The problem here is that  most SSA-based register allocation schemes are
fairly thoroughly CPU-focused.  In our setting, there are some additional
constraints:

 1. Register sizes.  In the usual CPU setting, each register is a single
    atomic entity.  In the GPU setting, however, we have to deal with
    allocating blocks of contiguous registers.  This means that we have to
    solve a packing problem.

 2. SIMD masking.  In the usual CPU setting, if two registers don't
    interfere in the SSA sense of interference, you can assign them to the
    same register.  In the SIMD setting,  SIMD-global registers interfere
    with more than just what the dominance tree tells you.  Also, registers
    with different bit-sizes and different quarters can interfere even if
    they don't interfere in the usual SSA sense.
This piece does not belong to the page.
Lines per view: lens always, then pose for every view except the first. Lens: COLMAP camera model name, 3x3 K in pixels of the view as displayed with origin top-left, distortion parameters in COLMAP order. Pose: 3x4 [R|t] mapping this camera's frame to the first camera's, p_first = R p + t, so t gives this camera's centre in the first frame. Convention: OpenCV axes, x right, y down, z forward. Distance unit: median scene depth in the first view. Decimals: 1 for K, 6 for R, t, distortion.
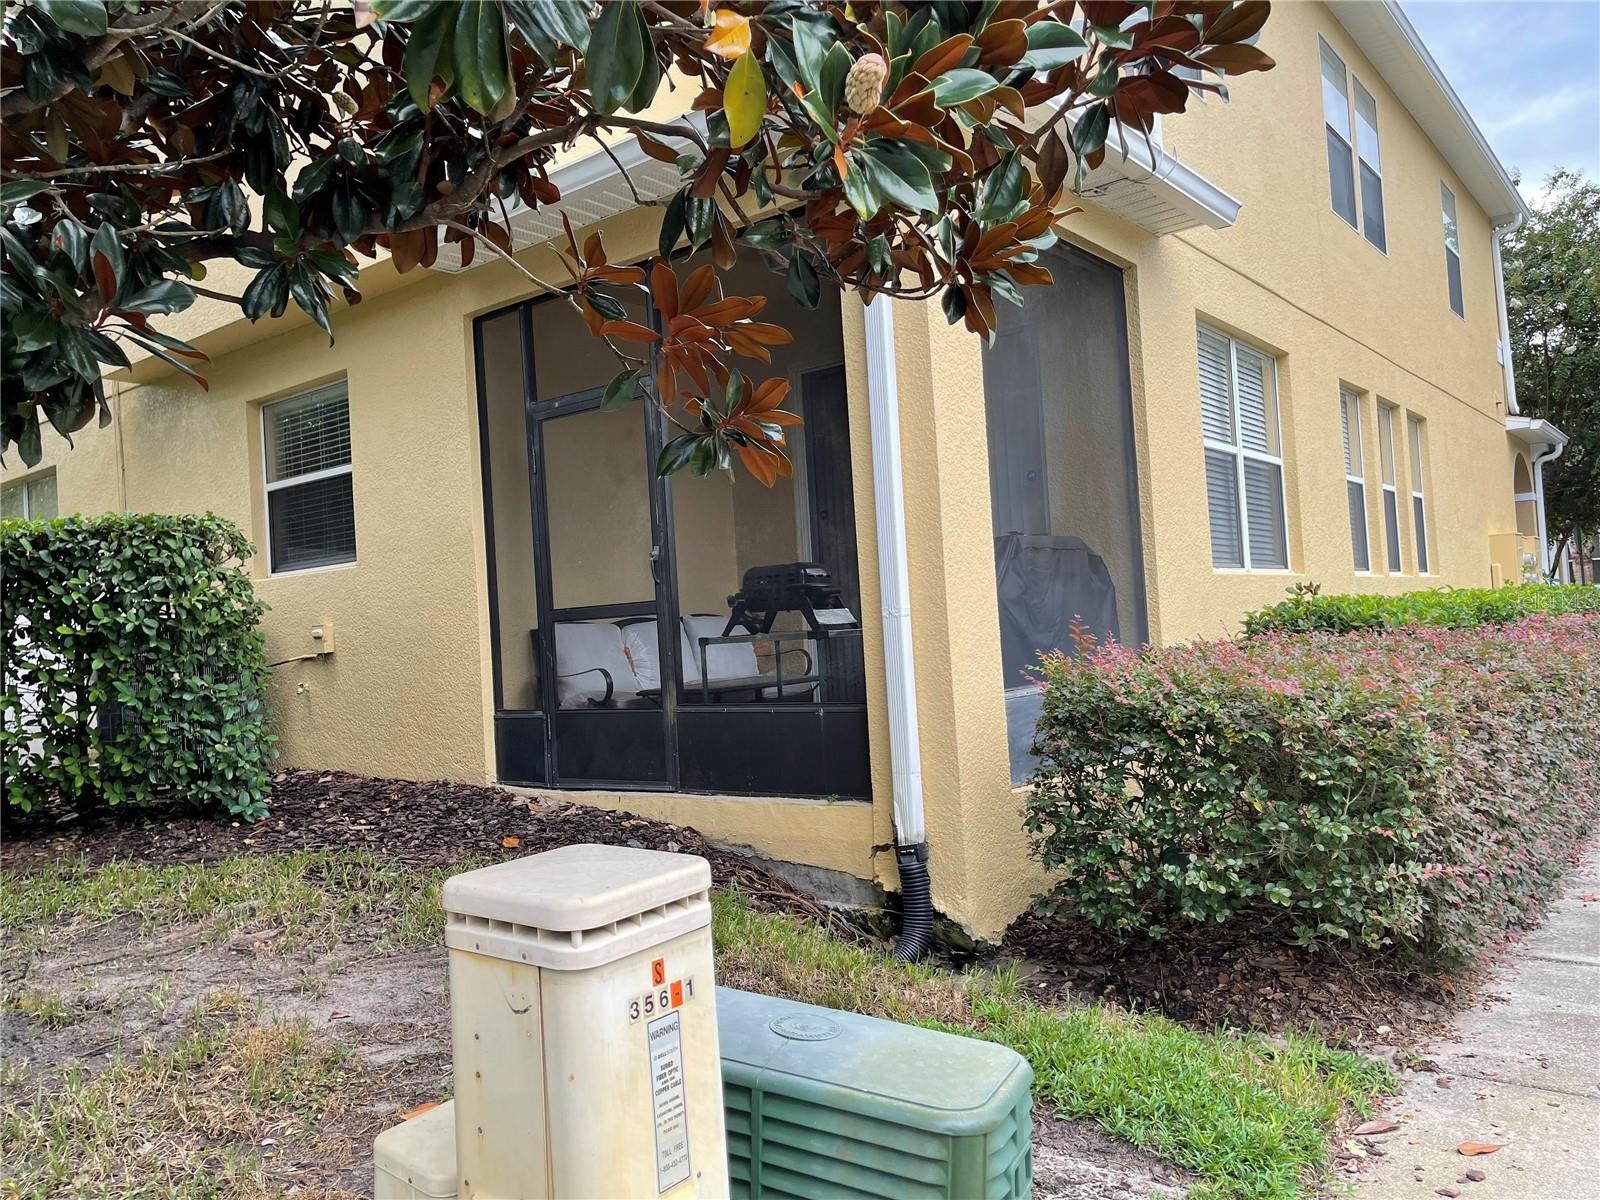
lens RADIAL K [[1202.1, 0, 800.0], [0, 1202.1, 600.0], [0, 0, 1]] dist [0.040656, -0.084574]
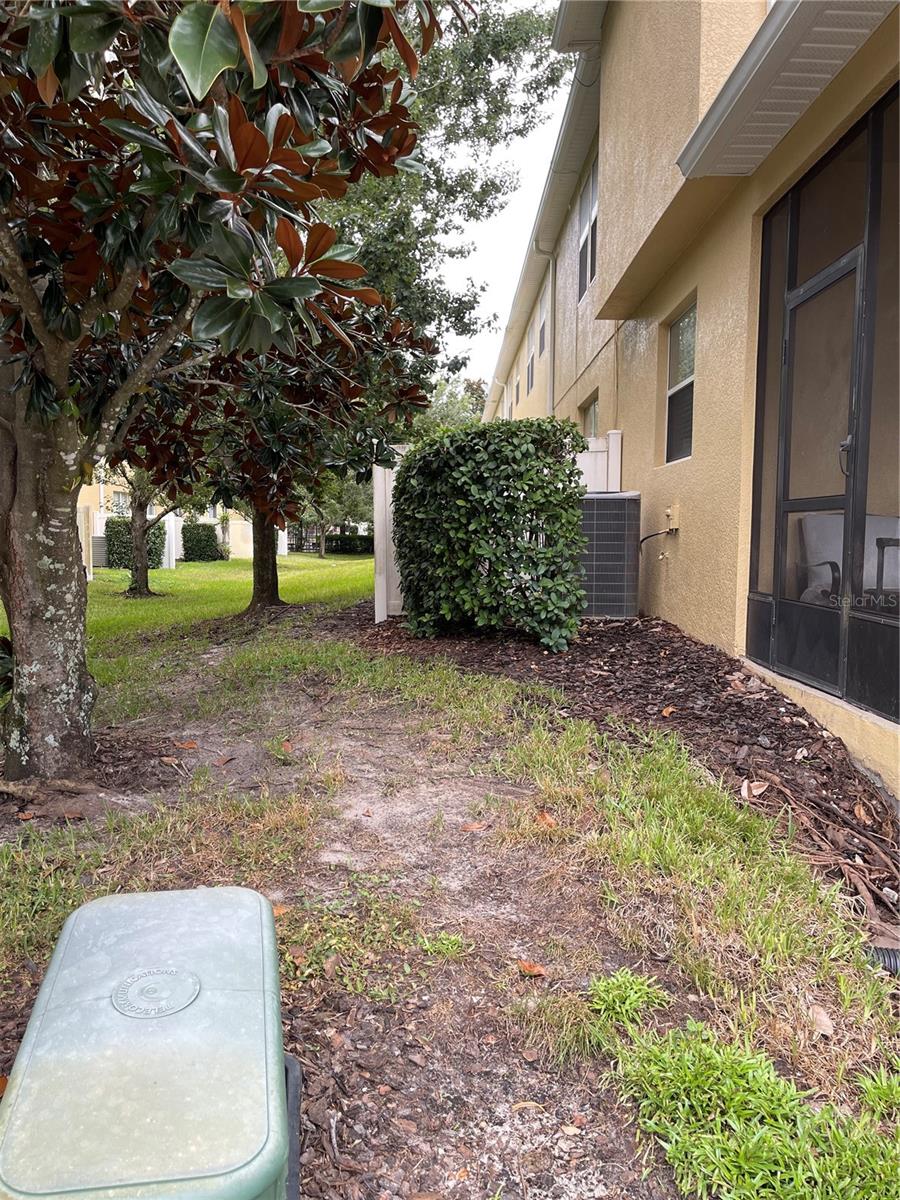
lens RADIAL K [[901.6, 0, 450.0], [0, 901.6, 600.0], [0, 0, 1]] dist [0.040656, -0.084574]
pose [[0.620577, 0.120831, -0.774780, 0.240429], [-0.020029, 0.990176, 0.138381, -0.008774], [0.783890, -0.070358, 0.616901, 0.307799]]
Connor and I (Jason) have discussed this quite a bit and have come up with
two different schemes that seem to at least start to address these
problems.  However, the problem is very far from being solved.

## In the mean time...

Before we actually solve the SSA-based register allocation problem, we can
probably do better than we are today by using a hybrid approach.  This
would be to combine both SSA-based interference with the interval-based
interference we use today.  One way to do this would be as follows:

    bool
    regs_interfere(reg *a, reg *b)
    {
        if (regs_ssa_interfere(a, b))
            return true;

        if (!regs_interval_interfere(a, b))
            return false;

        return a->width != b->width ||
               a->bits != b->bits ||
               a->quarter != b->quarter ||
               a->simd_global || b->simd_global;
    }

This would get us an interference graph with fewer edges than the purely
interval-based approach but would also allow us to avoid the sharp edges
given by working on a SIMD architecture.  We would then use the same
register allocator that we have today.

The problem with this approach is, of course, that we wouldn't get the nice
register pressure properties of *real* SSA-based register allocation.
However, it may save us a few registers and gain us some SIMD16 programs.